━━━━━ Data in this exercise

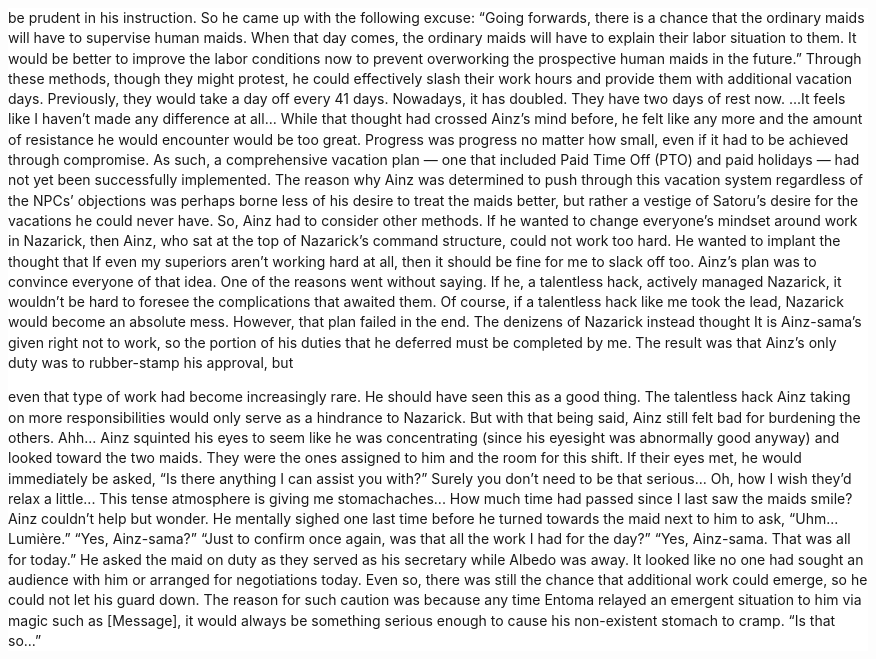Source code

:be prudent in his instruction.
So he came up with the following excuse:
“Going forwards, there is a chance that the ordinary maids will have to
supervise human maids. When that day comes, the ordinary maids will have to
explain their labor situation to them. It would be better to improve the labor
conditions now to prevent overworking the prospective human maids in the
future.”
Through these methods, though they might protest, he could effectively slash
their work hours and provide them with additional vacation days.
Previously, they would take a day off every 41 days. Nowadays, it has doubled.
They have two days of rest now.
...It feels like I haven’t made any difference at all...
While that thought had crossed Ainz’s mind before, he felt like any more and
the amount of resistance he would encounter would be too great. Progress was
progress no matter how small, even if it had to be achieved through compromise.
As such, a comprehensive vacation plan — one that included Paid Time Off
(PTO) and paid holidays — had not yet been successfully implemented.
The reason why Ainz was determined to push through this vacation system
regardless of the NPCs’ objections was perhaps borne less of his desire to treat
the maids better, but rather a vestige of Satoru’s desire for the vacations he could
never have.
So, Ainz had to consider other methods.
If he wanted to change everyone’s mindset around work in Nazarick, then
Ainz, who sat at the top of Nazarick’s command structure, could not work too
hard. He wanted to implant the thought that If even my superiors aren’t working
hard at all, then it should be fine for me to slack off too. Ainz’s plan was to convince
everyone of that idea.
One of the reasons went without saying. If he, a talentless hack, actively
managed Nazarick, it wouldn’t be hard to foresee the complications that awaited
them.
Of course, if a talentless hack like me took the lead, Nazarick would become an
absolute mess.
However, that plan failed in the end.
The denizens of Nazarick instead thought It is Ainz-sama’s given right not to
work, so the portion of his duties that he deferred must be completed by me.
The result was that Ainz’s only duty was to rubber-stamp his approval, but

even that type of work had become increasingly rare.
He should have seen this as a good thing. The talentless hack Ainz taking on
more responsibilities would only serve as a hindrance to Nazarick. But with that
being said, Ainz still felt bad for burdening the others.
Ahh...
Ainz squinted his eyes to seem like he was concentrating (since his eyesight
was abnormally good anyway) and looked toward the two maids. They were the
ones assigned to him and the room for this shift. If their eyes met, he would
immediately be asked, “Is there anything I can assist you with?”
Surely you don’t need to be that serious... Oh, how I wish they’d relax a little... This
tense atmosphere is giving me stomachaches...
How much time had passed since I last saw the maids smile? Ainz couldn’t help but
wonder. He mentally sighed one last time before he turned towards the maid
next to him to ask, “Uhm... Lumière.”
“Yes, Ainz-sama?”
“Just to confirm once again, was that all the work I had for the day?”
“Yes, Ainz-sama. That was all for today.”
He asked the maid on duty as they served as his secretary while Albedo was
away.
It looked like no one had sought an audience with him or arranged for
negotiations today.
Even so, there was still the chance that additional work could emerge, so he
could not let his guard down. The reason for such caution was because any time
Entoma relayed an emergent situation to him via magic such as [Message], it
would always be something serious enough to cause his non-existent stomach to
cramp.
“Is that so...”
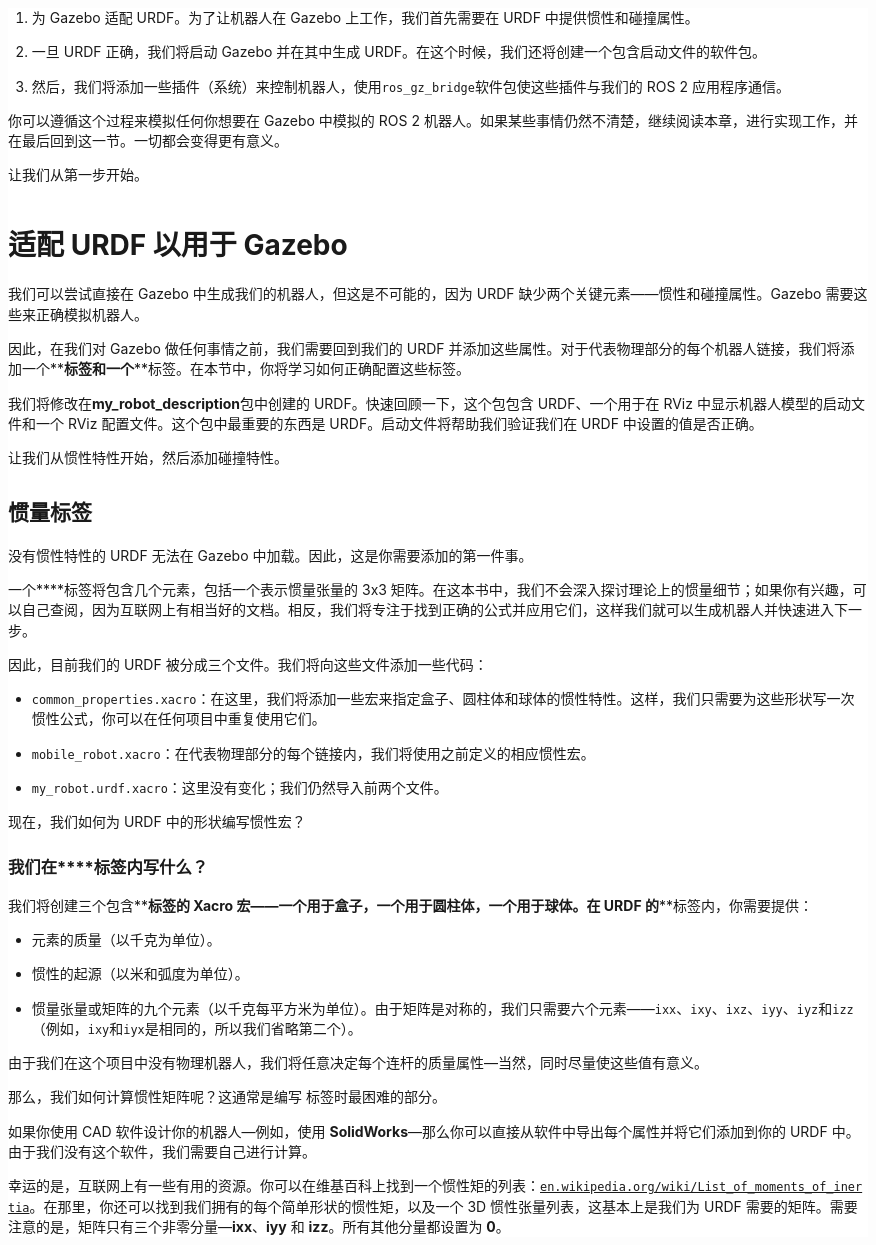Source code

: 1.  为 Gazebo 适配 URDF。为了让机器人在 Gazebo 上工作，我们首先需要在 URDF 中提供惯性和碰撞属性。

1.  一旦 URDF 正确，我们将启动 Gazebo 并在其中生成 URDF。在这个时候，我们还将创建一个包含启动文件的软件包。

1.  然后，我们将添加一些插件（系统）来控制机器人，使用`ros_gz_bridge`软件包使这些插件与我们的 ROS 2 应用程序通信。

你可以遵循这个过程来模拟任何你想要在 Gazebo 中模拟的 ROS 2 机器人。如果某些事情仍然不清楚，继续阅读本章，进行实现工作，并在最后回到这一节。一切都会变得更有意义。

让我们从第一步开始。

# 适配 URDF 以用于 Gazebo

我们可以尝试直接在 Gazebo 中生成我们的机器人，但这是不可能的，因为 URDF 缺少两个关键元素——惯性和碰撞属性。Gazebo 需要这些来正确模拟机器人。

因此，在我们对 Gazebo 做任何事情之前，我们需要回到我们的 URDF 并添加这些属性。对于代表物理部分的每个机器人链接，我们将添加一个**<inertial>**标签和一个**<collision>**标签。在本节中，你将学习如何正确配置这些标签。

我们将修改在**my_robot_description**包中创建的 URDF。快速回顾一下，这个包包含 URDF、一个用于在 RViz 中显示机器人模型的启动文件和一个 RViz 配置文件。这个包中最重要的东西是 URDF。启动文件将帮助我们验证我们在 URDF 中设置的值是否正确。

让我们从惯性特性开始，然后添加碰撞特性。

## 惯量标签

没有惯性特性的 URDF 无法在 Gazebo 中加载。因此，这是你需要添加的第一件事。

一个**<inertial>**标签将包含几个元素，包括一个表示惯量张量的 3x3 矩阵。在这本书中，我们不会深入探讨理论上的惯量细节；如果你有兴趣，可以自己查阅，因为互联网上有相当好的文档。相反，我们将专注于找到正确的公式并应用它们，这样我们就可以生成机器人并快速进入下一步。

因此，目前我们的 URDF 被分成三个文件。我们将向这些文件添加一些代码：

+   `common_properties.xacro`：在这里，我们将添加一些宏来指定盒子、圆柱体和球体的惯性特性。这样，我们只需要为这些形状写一次惯性公式，你可以在任何项目中重复使用它们。

+   `mobile_robot.xacro`：在代表物理部分的每个链接内，我们将使用之前定义的相应惯性宏。

+   `my_robot.urdf.xacro`：这里没有变化；我们仍然导入前两个文件。

现在，我们如何为 URDF 中的形状编写惯性宏？

### 我们在**<inertial>**标签内写什么？

我们将创建三个包含**<inertial>**标签的 Xacro 宏——一个用于盒子，一个用于圆柱体，一个用于球体。在 URDF 的**<inertial>**标签内，你需要提供：

+   元素的质量（以千克为单位）。

+   惯性的起源（以米和弧度为单位）。

+   惯量张量或矩阵的九个元素（以千克每平方米为单位）。由于矩阵是对称的，我们只需要六个元素——`ixx`、`ixy`、`ixz`、`iyy`、`iyz`和`izz`（例如，`ixy`和`iyx`是相同的，所以我们省略第二个）。

由于我们在这个项目中没有物理机器人，我们将任意决定每个连杆的质量属性—当然，同时尽量使这些值有意义。

那么，我们如何计算惯性矩阵呢？这通常是编写 **<inertial>** 标签时最困难的部分。

如果你使用 CAD 软件设计你的机器人—例如，使用 **SolidWorks**—那么你可以直接从软件中导出每个属性并将它们添加到你的 URDF 中。由于我们没有这个软件，我们需要自己进行计算。

幸运的是，互联网上有一些有用的资源。你可以在维基百科上找到一个惯性矩的列表：[`en.wikipedia.org/wiki/List_of_moments_of_inertia`](https://en.wikipedia.org/wiki/List_of_moments_of_inertia)。在那里，你还可以找到我们拥有的每个简单形状的惯性矩，以及一个 3D 惯性张量列表，这基本上是我们为 URDF 需要的矩阵。需要注意的是，矩阵只有三个非零分量—**ixx**、**iyy** 和 **izz**。所有其他分量都设置为 **0**。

━━━━━━━━━━

#### [Your goal]
Copy out every line above that contains the string "only". Matching is case-sensitive.

#### [Problem solution]
The result was that Ainz’s only duty was to rubber-stamp his approval, but
more responsibilities would only serve as a hindrance to Nazarick. But with that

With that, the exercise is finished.